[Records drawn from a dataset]
- - -
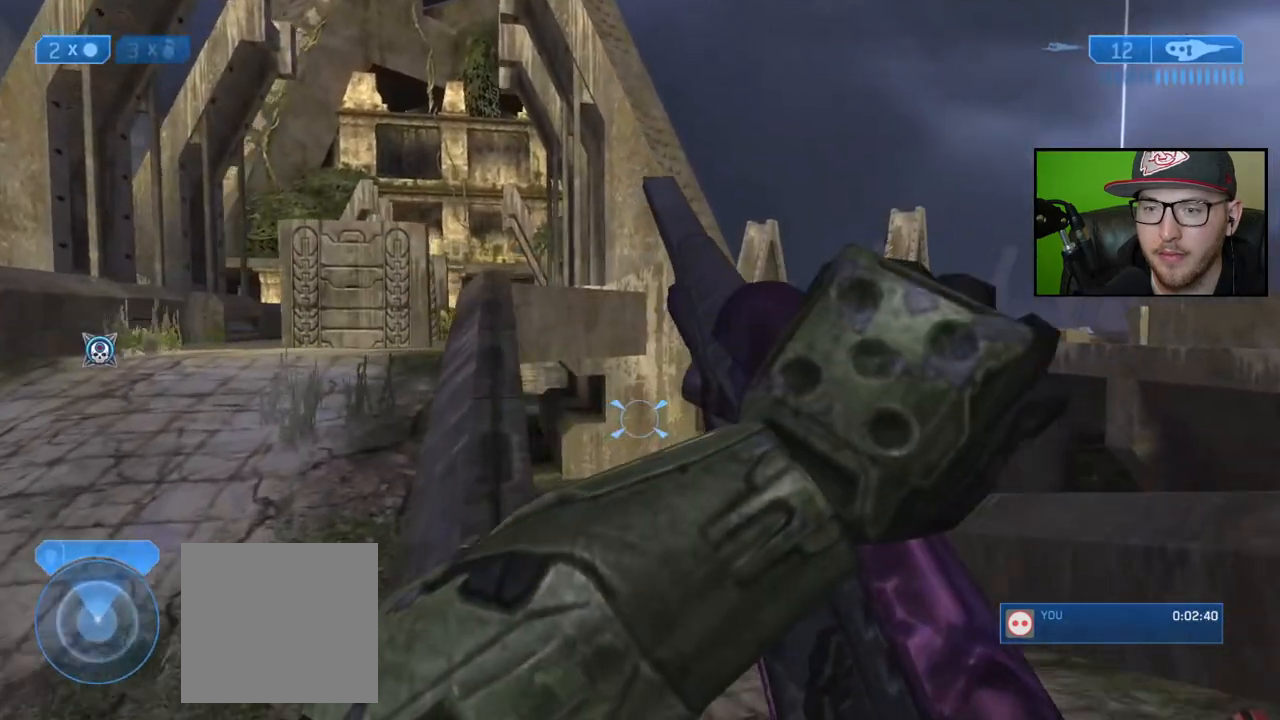
{"buttons": [], "left_stick": "up", "right_stick": "center", "events": []}
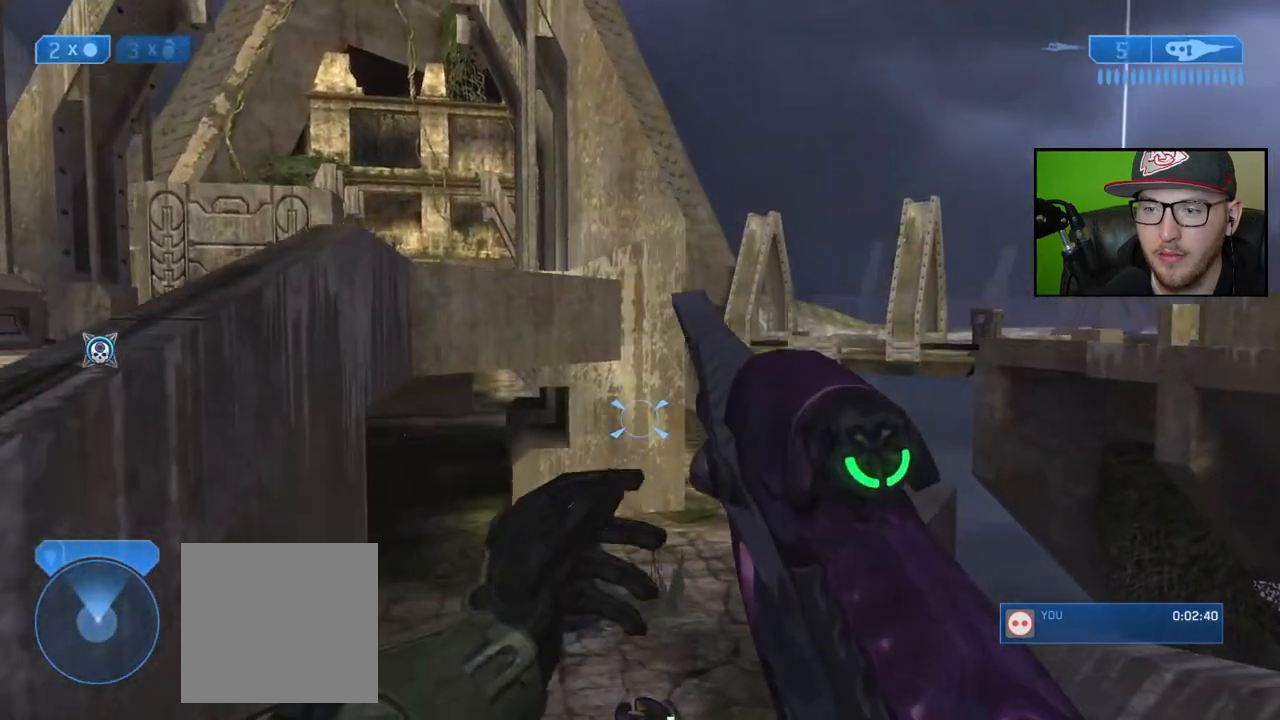
{"buttons": [], "left_stick": "up", "right_stick": "right", "events": [[83, "right_stick", "up-left"], [283, "right_stick", "center"], [367, "right_stick", "right"]]}
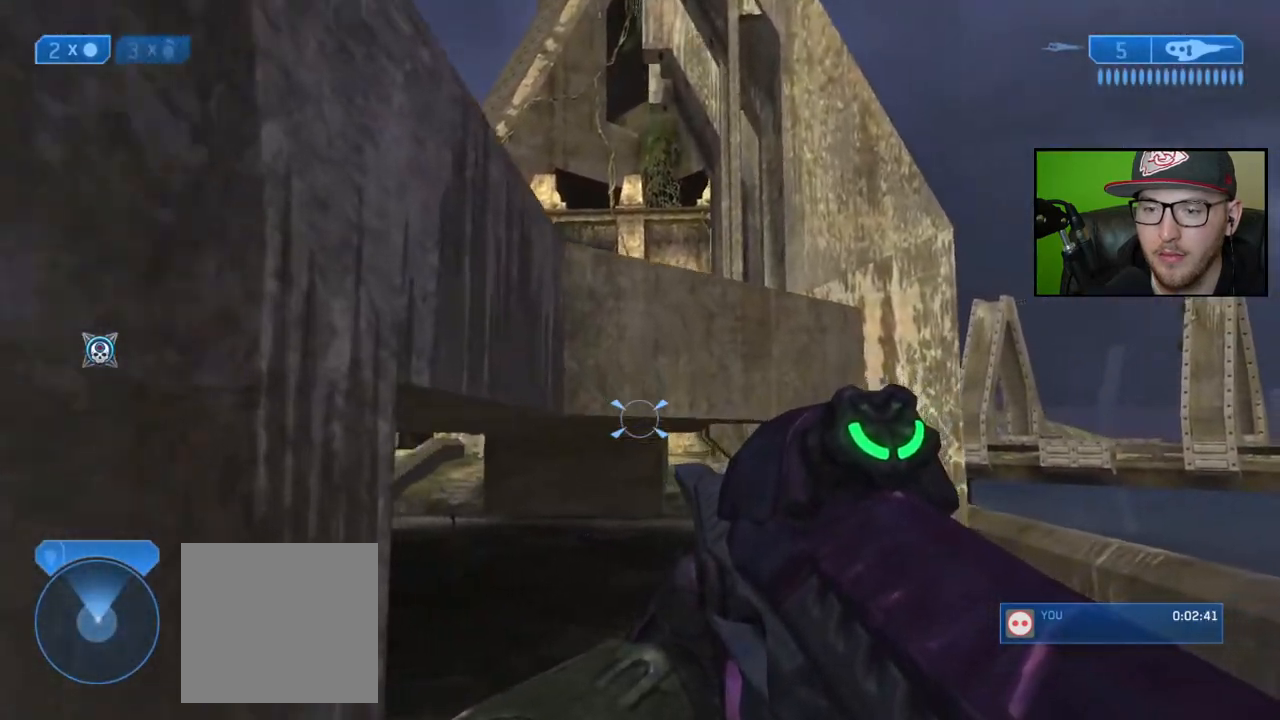
{"buttons": [], "left_stick": "up", "right_stick": "center", "events": [[83, "right_stick", "up-right"], [217, "R3", "down"], [217, "right_stick", "right"], [333, "R3", "up"], [400, "right_stick", "center"]]}
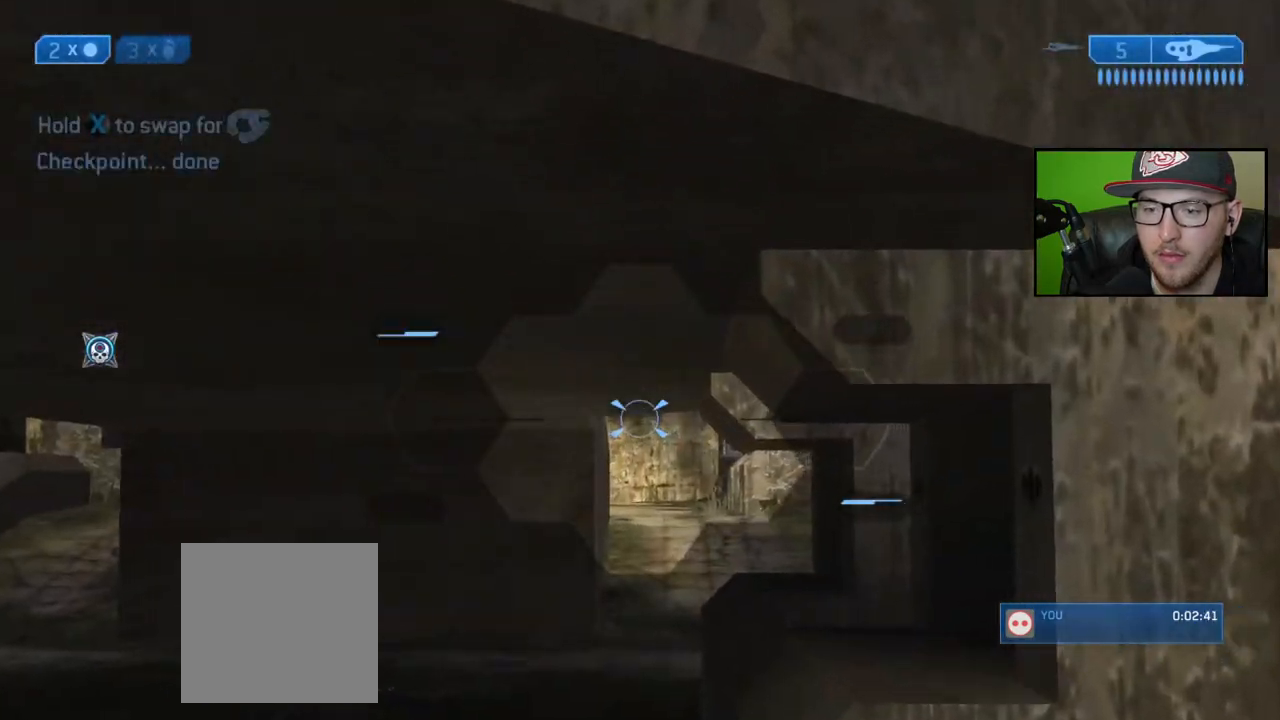
{"buttons": [], "left_stick": "up", "right_stick": "down-right", "events": [[133, "right_stick", "right"], [317, "right_stick", "down-right"]]}
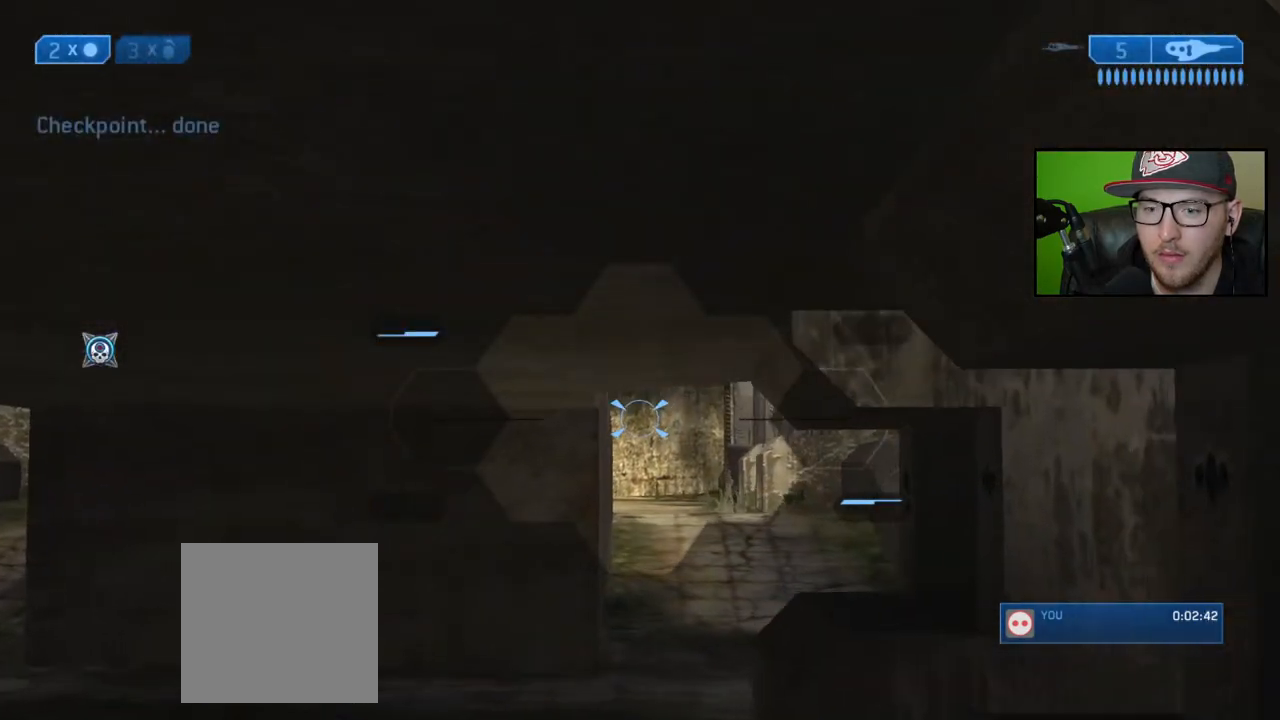
{"buttons": [], "left_stick": "up", "right_stick": "center", "events": [[217, "right_stick", "center"]]}
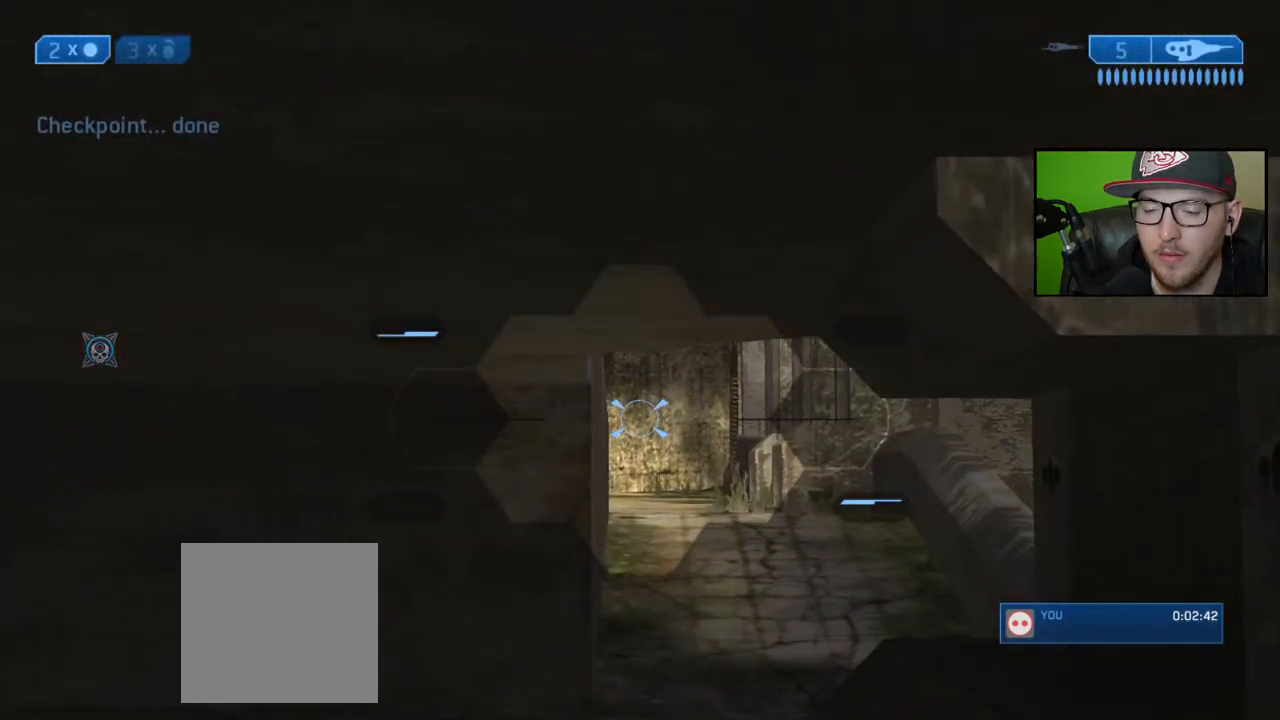
{"buttons": [], "left_stick": "up", "right_stick": "center", "events": []}
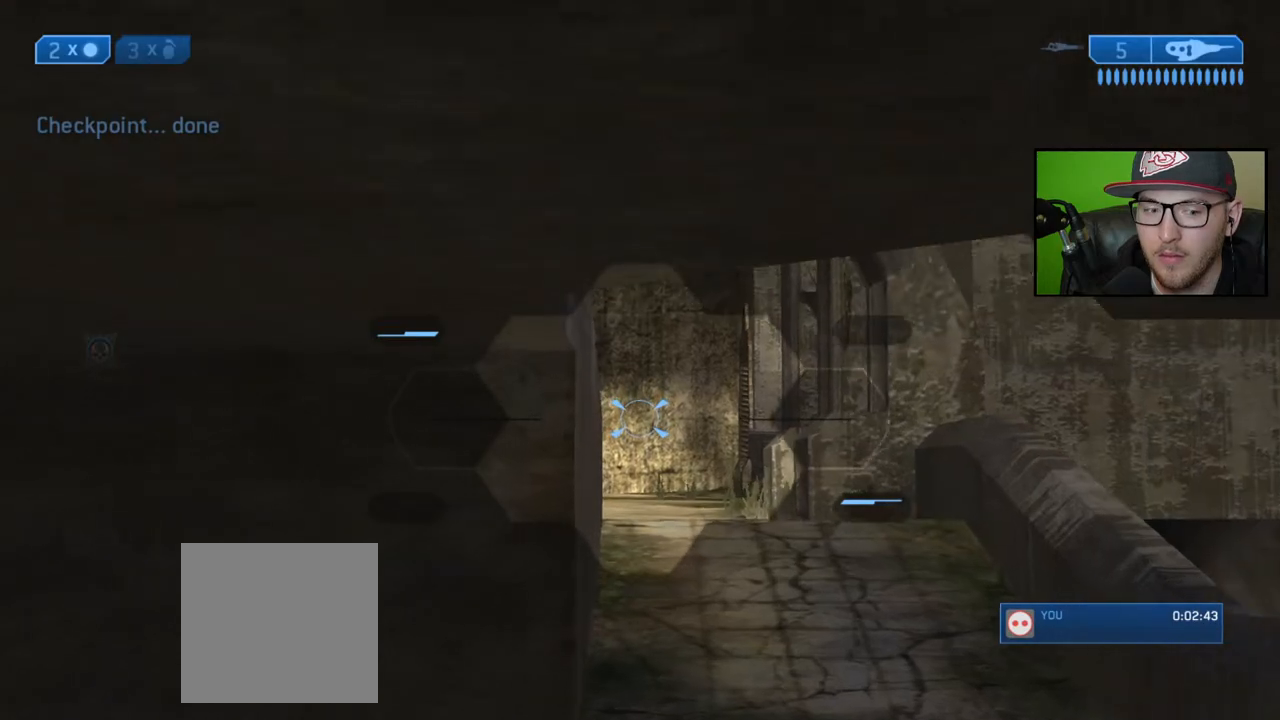
{"buttons": [], "left_stick": "up", "right_stick": "center", "events": []}
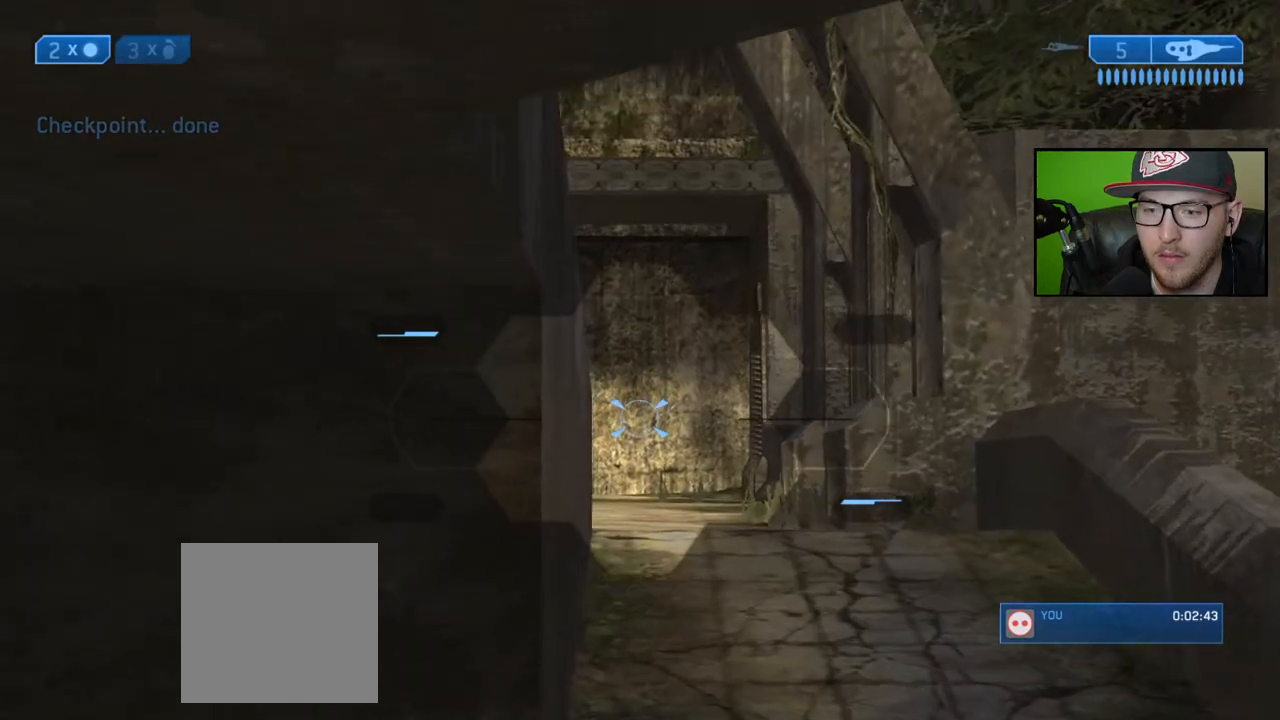
{"buttons": [], "left_stick": "up-right", "right_stick": "left", "events": [[117, "right_stick", "left"], [133, "left_stick", "up-right"]]}
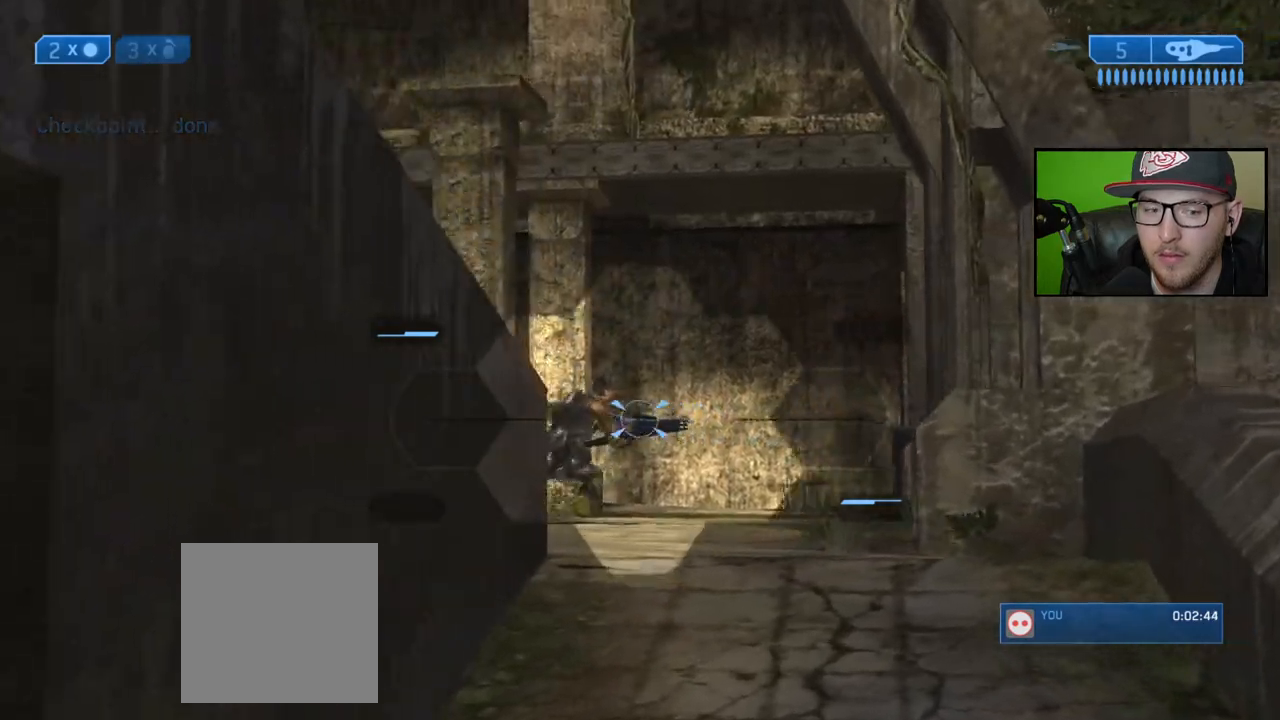
{"buttons": ["R2"], "left_stick": "up", "right_stick": "center", "events": [[217, "right_stick", "up-left"], [283, "left_stick", "up"], [417, "R2", "down"], [417, "right_stick", "center"]]}
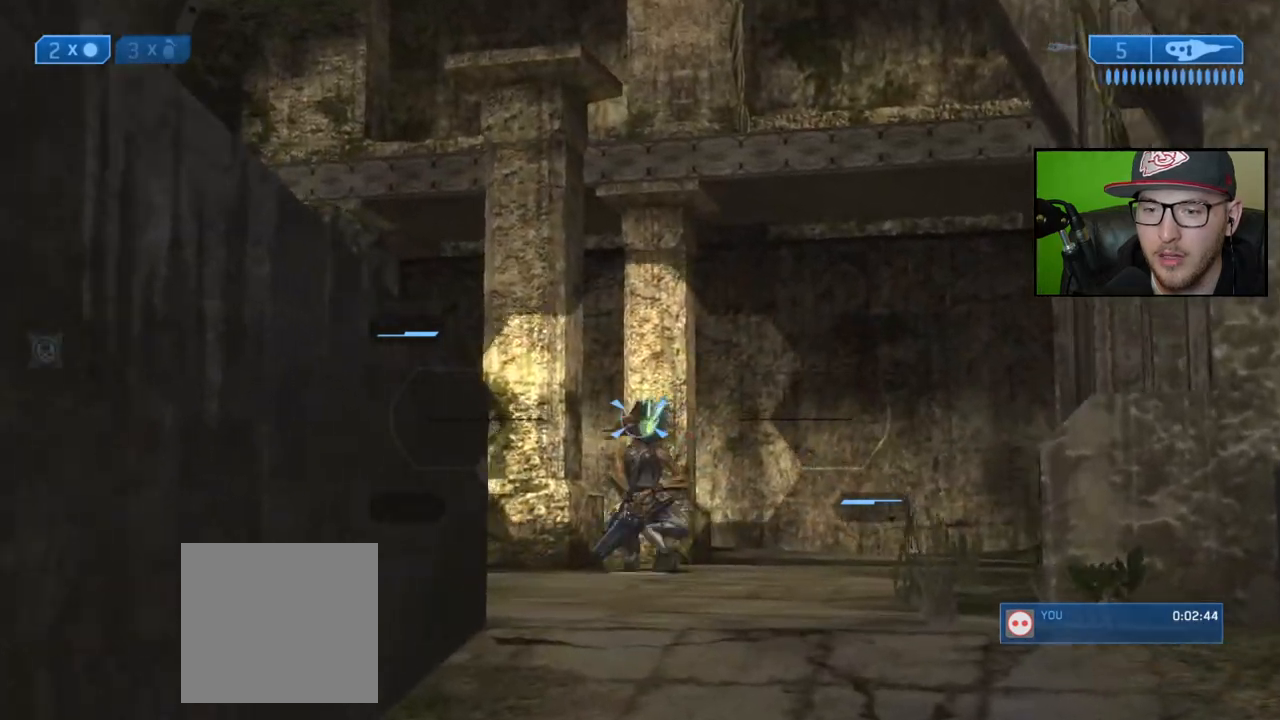
{"buttons": [], "left_stick": "up-right", "right_stick": "left", "events": [[33, "R2", "up"], [33, "left_stick", "center"], [167, "left_stick", "right"], [233, "right_stick", "left"], [267, "left_stick", "up-right"]]}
- - -
■ Task brief ■
What lines hold the string "down"? Pick them out of the data.

■ Result ■
{"buttons": [], "left_stick": "up", "right_stick": "center", "events": [[83, "right_stick", "up-right"], [217, "R3", "down"], [217, "right_stick", "right"], [333, "R3", "up"], [400, "right_stick", "center"]]}
{"buttons": [], "left_stick": "up", "right_stick": "down-right", "events": [[133, "right_stick", "right"], [317, "right_stick", "down-right"]]}
{"buttons": ["R2"], "left_stick": "up", "right_stick": "center", "events": [[217, "right_stick", "up-left"], [283, "left_stick", "up"], [417, "R2", "down"], [417, "right_stick", "center"]]}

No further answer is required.